* What is being asked
Give every line of the records below as a Markdown table with two columns, "Row" for the row number and "Text" for the line, and omit any blank lines.

(Records excerpted from a collection)
####################
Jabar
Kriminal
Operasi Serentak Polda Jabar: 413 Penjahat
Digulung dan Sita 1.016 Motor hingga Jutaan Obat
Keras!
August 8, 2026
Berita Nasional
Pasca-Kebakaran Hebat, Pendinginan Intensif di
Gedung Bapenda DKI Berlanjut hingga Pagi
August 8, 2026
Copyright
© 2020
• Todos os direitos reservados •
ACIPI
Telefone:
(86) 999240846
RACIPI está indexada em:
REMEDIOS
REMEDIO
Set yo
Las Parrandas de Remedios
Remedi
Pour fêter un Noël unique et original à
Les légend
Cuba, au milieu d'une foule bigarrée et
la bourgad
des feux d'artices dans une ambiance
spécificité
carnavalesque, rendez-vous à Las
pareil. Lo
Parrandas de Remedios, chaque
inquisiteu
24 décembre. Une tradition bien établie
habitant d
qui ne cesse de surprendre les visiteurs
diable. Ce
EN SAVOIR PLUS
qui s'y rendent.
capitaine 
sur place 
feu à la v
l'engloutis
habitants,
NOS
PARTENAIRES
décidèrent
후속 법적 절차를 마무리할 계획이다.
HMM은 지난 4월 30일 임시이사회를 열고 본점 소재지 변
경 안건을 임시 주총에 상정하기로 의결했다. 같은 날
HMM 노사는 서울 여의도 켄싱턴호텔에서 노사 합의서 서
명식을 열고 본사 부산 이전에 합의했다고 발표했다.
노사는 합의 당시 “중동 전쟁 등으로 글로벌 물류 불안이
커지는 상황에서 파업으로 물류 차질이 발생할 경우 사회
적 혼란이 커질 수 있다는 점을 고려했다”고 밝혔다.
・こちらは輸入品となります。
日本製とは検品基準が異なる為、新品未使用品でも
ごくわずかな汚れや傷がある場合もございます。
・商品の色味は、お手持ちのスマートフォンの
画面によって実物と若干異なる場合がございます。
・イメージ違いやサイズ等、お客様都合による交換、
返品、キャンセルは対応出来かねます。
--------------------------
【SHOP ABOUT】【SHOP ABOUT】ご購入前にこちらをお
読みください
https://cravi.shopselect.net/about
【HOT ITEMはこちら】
####################
* Solved exercise
| Row | Text |
|---|---|
| 1 | Jabar |
| 2 | Kriminal |
| 3 | Operasi Serentak Polda Jabar: 413 Penjahat |
| 4 | Digulung dan Sita 1.016 Motor hingga Jutaan Obat |
| 5 | Keras! |
| 6 | August 8, 2026 |
| 7 | Berita Nasional |
| 8 | Pasca-Kebakaran Hebat, Pendinginan Intensif di |
| 9 | Gedung Bapenda DKI Berlanjut hingga Pagi |
| 10 | August 8, 2026 |
| 11 | Copyright |
| 12 | © 2020 |
| 13 | • Todos os direitos reservados • |
| 14 | ACIPI |
| 15 | Telefone: |
| 16 | (86) 999240846 |
| 17 | RACIPI está indexada em: |
| 18 | REMEDIOS |
| 19 | REMEDIO |
| 20 | Set yo |
| 21 | Las Parrandas de Remedios |
| 22 | Remedi |
| 23 | Pour fêter un Noël unique et original à |
| 24 | Les légend |
| 25 | Cuba, au milieu d'une foule bigarrée et |
| 26 | la bourgad |
| 27 | des feux d'artices dans une ambiance |
| 28 | spécificité |
| 29 | carnavalesque, rendez-vous à Las |
| 30 | pareil. Lo |
| 31 | Parrandas de Remedios, chaque |
| 32 | inquisiteu |
| 33 | 24 décembre. Une tradition bien établie |
| 34 | habitant d |
| 35 | qui ne cesse de surprendre les visiteurs |
| 36 | diable. Ce |
| 37 | EN SAVOIR PLUS |
| 38 | qui s'y rendent. |
| 39 | capitaine  |
| 40 | sur place  |
| 41 | feu à la v |
| 42 | l'engloutis |
| 43 | habitants, |
| 44 | NOS |
| 45 | PARTENAIRES |
| 46 | décidèrent |
| 47 | 후속 법적 절차를 마무리할 계획이다. |
| 48 | HMM은 지난 4월 30일 임시이사회를 열고 본점 소재지 변 |
| 49 | 경 안건을 임시 주총에 상정하기로 의결했다. 같은 날 |
| 50 | HMM 노사는 서울 여의도 켄싱턴호텔에서 노사 합의서 서 |
| 51 | 명식을 열고 본사 부산 이전에 합의했다고 발표했다. |
| 52 | 노사는 합의 당시 “중동 전쟁 등으로 글로벌 물류 불안이 |
| 53 | 커지는 상황에서 파업으로 물류 차질이 발생할 경우 사회 |
| 54 | 적 혼란이 커질 수 있다는 점을 고려했다”고 밝혔다. |
| 55 | ・こちらは輸入品となります。 |
| 56 | 日本製とは検品基準が異なる為、新品未使用品でも |
| 57 | ごくわずかな汚れや傷がある場合もございます。 |
| 58 | ・商品の色味は、お手持ちのスマートフォンの |
| 59 | 画面によって実物と若干異なる場合がございます。 |
| 60 | ・イメージ違いやサイズ等、お客様都合による交換、 |
| 61 | 返品、キャンセルは対応出来かねます。 |
| 62 | -------------------------- |
| 63 | 【SHOP ABOUT】【SHOP ABOUT】ご購入前にこちらをお |
| 64 | 読みください |
| 65 | https://cravi.shopselect.net/about |
| 66 | 【HOT ITEMはこちら】 |